I am designing the database for an application for tv series and movies. As I was studying the data that will have to be saved, I noticed that films, tv series, tv series seasons and tv series episodes have very similar data.
All of them have a title, air date, cast list, crew list, composers, director list, description, soundtrack, rate, rating, icon (or images), views, trailers, genres etc. It can be said that all of them also have a type (some variable that determines whether it is a season, film, tv series or episode).
There are some differences (ex. a film and an episode have streams, while tv series and seasons don't). There could be more differences in the future, but especially films and episodes seem very similar.

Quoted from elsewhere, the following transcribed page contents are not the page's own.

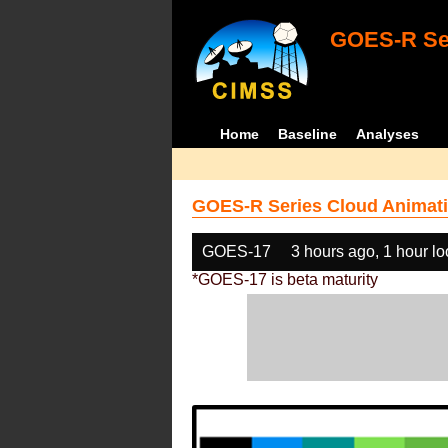
GOES-R Ser
Home
Baseline
Analyses
GOES-R Series Cloud Animati
GOES-17
3 hours ago, 1 hour l
*GOES-17 is beta maturity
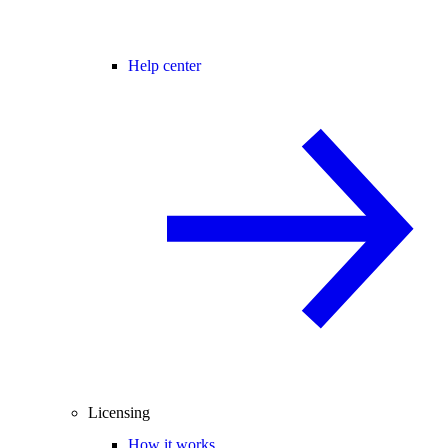
Help center
Licensing
How it works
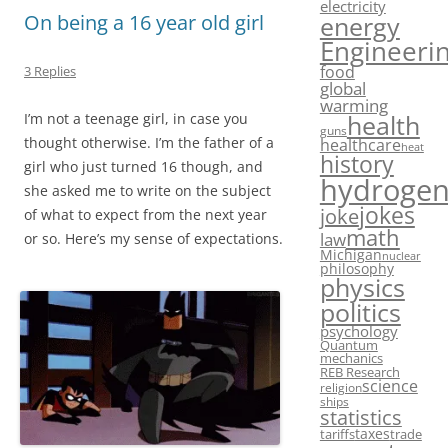
electricity
energy
On being a 16 year old girl
Engineeri
food
3 Replies
global
warming
health
I’m not a teenage girl, in case you
guns
thought otherwise. I’m the father of a
healthcare
heat
history
girl who just turned 16 though, and
hydroge
she asked me to write on the subject
jokes
joke
of what to expect from the next year
math
law
or so. Here’s my sense of expectations.
Michigan
nuclear
philosophy
physics
politics
psychology
Quantum
mechanics
REB Research
science
religion
ships
statistics
taxes
tariffs
trade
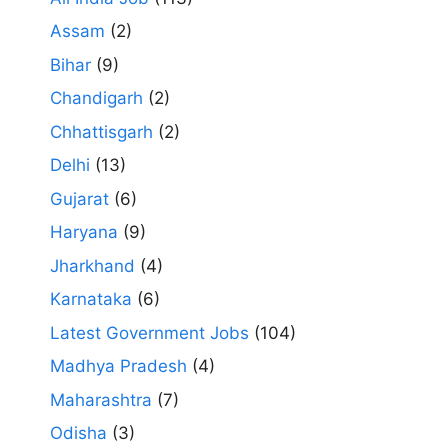
Assam
(2)
Bihar
(9)
Chandigarh
(2)
Chhattisgarh
(2)
Delhi
(13)
Gujarat
(6)
Haryana
(9)
Jharkhand
(4)
Karnataka
(6)
Latest Government Jobs
(104)
Madhya Pradesh
(4)
Maharashtra
(7)
Odisha
(3)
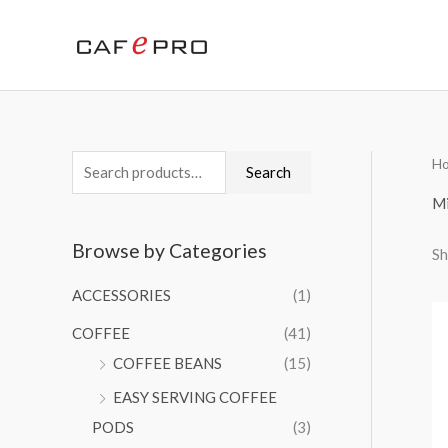
Skip
to
content
H
S
Search
e
Mi
a
Browse by Categories
Sh
r
c
ACCESSORIES
(1)
h
COFFEE
(41)
f
COFFEE BEANS
(15)
o
EASY SERVING COFFEE
r
PODS
(3)
:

I was considering that maybe it makes sense to store all this information in the same table. The type would tell me what kind of item this is. Episodes would have a season identifier and a tv series identifier. Seasons would have a tv series identifier, to travel back and forth between tv serie - season - episode. Seasons and episodes also will need a number (season number, episode number).

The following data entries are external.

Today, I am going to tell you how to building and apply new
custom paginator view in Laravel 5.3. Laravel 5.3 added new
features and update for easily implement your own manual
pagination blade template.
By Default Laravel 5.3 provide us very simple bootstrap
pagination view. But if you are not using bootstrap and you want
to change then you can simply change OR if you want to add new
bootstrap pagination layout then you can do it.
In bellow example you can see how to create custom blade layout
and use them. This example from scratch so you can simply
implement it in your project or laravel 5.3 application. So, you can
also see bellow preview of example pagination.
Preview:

There are obviously other tables, like the genre table, the stream table etc.
On the other hand, querying for certain information with such a design can get complex. For example, if I want to list all tv series with a certain number of episodes or the tv series whose episode streams are stored on a particular CDN (in this application it will be necessary), I would either have to make separate queries, or use subqueries. There are many other cases where keeping all 4 item types seems to complicate things. Since I have to use sequelize (node js ORM) instead of raw queries, I know from previous experience that it will lead to messy code and bad performance.
Would it be bad design or breaking entity integrity if I separated the items in different tables?